Other cross-lane operations introduced in later GCN generations are more restricted in how they can read from lanes in RDNA, making the change in width explicit. Sea Islands compatibility isn't affected since it predates those operations. A theoretical enhanced compatibility mode might be able to create a decode method that would extend instruction behavior automatically to wave64 mode without requiring the second instruction issue. There's a direct path for the hardware's decision making at the point of instruction decode in that mode.
There are other issues with RDNA that would require workarounds, such as missing instructions and some bugs that will likely need fixing.
A change to CU count, if PS4 code was allowed lower-level access, might leave the hardware hamstrung if the code can set or read back CU counts or CU bit masks.
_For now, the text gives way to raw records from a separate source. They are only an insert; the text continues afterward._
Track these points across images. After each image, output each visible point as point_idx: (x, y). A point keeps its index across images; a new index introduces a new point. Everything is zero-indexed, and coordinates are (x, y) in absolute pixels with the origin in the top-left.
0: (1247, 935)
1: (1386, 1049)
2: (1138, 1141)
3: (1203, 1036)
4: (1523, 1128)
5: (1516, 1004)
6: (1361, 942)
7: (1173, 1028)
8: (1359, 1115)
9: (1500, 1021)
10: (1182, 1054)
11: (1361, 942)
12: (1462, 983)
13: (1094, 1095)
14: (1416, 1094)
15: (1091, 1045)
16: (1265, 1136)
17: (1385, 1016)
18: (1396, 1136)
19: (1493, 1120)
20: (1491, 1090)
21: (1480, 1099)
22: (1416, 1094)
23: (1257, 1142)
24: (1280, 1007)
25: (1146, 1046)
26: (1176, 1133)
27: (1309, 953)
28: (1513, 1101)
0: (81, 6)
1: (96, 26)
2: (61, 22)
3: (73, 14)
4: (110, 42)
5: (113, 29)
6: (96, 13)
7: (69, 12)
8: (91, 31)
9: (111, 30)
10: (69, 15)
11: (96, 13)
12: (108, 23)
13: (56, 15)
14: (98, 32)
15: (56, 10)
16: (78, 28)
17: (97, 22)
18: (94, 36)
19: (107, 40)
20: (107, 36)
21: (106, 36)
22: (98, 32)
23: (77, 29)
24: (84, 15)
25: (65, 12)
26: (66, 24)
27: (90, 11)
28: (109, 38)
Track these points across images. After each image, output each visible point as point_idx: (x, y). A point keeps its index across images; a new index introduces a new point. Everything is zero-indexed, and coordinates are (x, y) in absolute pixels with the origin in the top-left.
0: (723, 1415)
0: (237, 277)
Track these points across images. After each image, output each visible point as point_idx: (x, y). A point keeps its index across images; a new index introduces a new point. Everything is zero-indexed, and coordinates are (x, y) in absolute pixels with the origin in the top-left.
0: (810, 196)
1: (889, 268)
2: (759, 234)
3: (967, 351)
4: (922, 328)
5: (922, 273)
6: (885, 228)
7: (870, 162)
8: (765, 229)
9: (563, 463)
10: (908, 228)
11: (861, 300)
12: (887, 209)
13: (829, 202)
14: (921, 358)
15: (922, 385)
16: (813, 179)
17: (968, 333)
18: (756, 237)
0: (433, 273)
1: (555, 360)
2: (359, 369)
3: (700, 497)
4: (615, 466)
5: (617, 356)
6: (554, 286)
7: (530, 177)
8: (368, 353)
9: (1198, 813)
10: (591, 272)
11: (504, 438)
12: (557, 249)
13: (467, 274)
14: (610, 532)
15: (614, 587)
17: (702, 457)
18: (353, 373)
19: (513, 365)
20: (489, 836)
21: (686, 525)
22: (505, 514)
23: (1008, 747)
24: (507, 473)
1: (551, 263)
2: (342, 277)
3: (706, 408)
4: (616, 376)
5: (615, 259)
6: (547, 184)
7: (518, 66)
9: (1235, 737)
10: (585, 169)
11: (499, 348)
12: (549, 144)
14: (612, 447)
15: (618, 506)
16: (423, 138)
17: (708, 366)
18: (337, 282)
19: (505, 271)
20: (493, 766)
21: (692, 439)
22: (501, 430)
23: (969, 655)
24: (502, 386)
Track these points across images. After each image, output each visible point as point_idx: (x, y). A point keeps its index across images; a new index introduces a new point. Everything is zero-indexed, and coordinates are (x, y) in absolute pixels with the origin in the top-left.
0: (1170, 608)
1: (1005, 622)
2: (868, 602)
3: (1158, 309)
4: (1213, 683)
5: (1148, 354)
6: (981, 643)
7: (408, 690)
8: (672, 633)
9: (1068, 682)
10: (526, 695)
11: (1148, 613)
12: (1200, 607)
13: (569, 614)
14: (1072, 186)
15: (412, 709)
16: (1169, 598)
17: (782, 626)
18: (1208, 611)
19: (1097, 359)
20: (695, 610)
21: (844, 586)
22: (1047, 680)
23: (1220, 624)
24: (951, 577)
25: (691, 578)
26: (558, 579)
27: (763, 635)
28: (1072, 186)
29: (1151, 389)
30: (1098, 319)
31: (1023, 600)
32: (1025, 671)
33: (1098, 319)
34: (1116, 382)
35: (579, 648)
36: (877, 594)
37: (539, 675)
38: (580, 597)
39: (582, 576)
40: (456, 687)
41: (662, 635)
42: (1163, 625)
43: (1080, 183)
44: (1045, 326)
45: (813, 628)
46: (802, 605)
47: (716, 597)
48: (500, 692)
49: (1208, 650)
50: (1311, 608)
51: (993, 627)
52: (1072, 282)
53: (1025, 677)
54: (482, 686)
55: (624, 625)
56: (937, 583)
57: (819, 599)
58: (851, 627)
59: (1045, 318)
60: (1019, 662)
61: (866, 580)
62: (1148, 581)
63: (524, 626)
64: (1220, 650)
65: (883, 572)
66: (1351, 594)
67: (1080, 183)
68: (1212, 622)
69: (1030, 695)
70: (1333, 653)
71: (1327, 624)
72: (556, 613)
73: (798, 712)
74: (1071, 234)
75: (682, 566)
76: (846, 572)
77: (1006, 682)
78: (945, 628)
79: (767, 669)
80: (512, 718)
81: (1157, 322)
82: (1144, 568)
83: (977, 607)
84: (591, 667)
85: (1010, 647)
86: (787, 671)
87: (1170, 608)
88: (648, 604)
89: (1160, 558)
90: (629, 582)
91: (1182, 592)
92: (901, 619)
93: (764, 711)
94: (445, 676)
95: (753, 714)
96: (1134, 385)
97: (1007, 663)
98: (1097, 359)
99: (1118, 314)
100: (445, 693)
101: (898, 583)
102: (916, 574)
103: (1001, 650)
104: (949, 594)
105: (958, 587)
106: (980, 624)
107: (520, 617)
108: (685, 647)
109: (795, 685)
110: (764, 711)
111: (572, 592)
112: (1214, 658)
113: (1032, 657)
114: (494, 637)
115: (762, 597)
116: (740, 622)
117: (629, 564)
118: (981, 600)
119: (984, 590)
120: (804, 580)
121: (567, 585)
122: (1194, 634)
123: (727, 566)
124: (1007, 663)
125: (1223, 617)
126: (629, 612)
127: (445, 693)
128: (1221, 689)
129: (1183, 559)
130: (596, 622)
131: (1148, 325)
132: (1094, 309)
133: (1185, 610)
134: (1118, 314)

The hardware wouldn't be able to analyze the overall shader to know whether it can safely run past the 18-CU limit, treat it as if a barrier of some kind existed there, or if it needs to map a given command to a given CU or a second CU in the PS4 Pro. A query of CU values (activity mask, hardware ID) leaves the hardware stuck with no means of communicating higher CU numbers to code that isn't expecting higher values.
Desktop RDNA on Navi 10 may drop instructions from previous GCN, but PS5's RDNAx definitely does not.
Otherwise the 9 WGP @ 800MHz and 18 WGP @ 911MHz tests wouldn't make any sense.
Unless you're assuming the github leak might be false.
There are ways of catching unsupported operations, or ways of implementing extra paths to support them. That's not the same thing as supporting them in a cycle-exact manner.
One difference I made note of for RDNA is its 25% longer VALU latency, which doesn't affect instruction support while having a realistic chance of changing performance. Re-engineering the SIMDs to have a register file and ALU pipeline of equal latency to GCN is one approach, although more difficult to implement if the idea is the hardware can also support RDNA execution at RDNA+ clocks.
Some removed instructions/modes include VSKIP and the fork/join instructions for complex control flow. The loss of the former seems to indicate that this part of RDNA is quite different from GCN, and the loss of the latter seems to make sense since the branch-handling stack has baked-in assumptions about how deep it needs to be with 64-wide waves. RDNA's caches are different and may have corner cases concerning changes in alignment and preferred granularity, which can effect timings.
I'm not discounting some undisclosed way to make RDNA behave that differently from its new pipeline arrangement in hardware, but there are other methods that aren't slavishly beholden to cycle-exact behavior. Sony has patents for being able to cleanly support changing parameters like clock and timings on different hardware. So in that regard, I think there is some kind of context missing for the backwards compatibility modes under discussion that have numbers that don't make allowances for such things.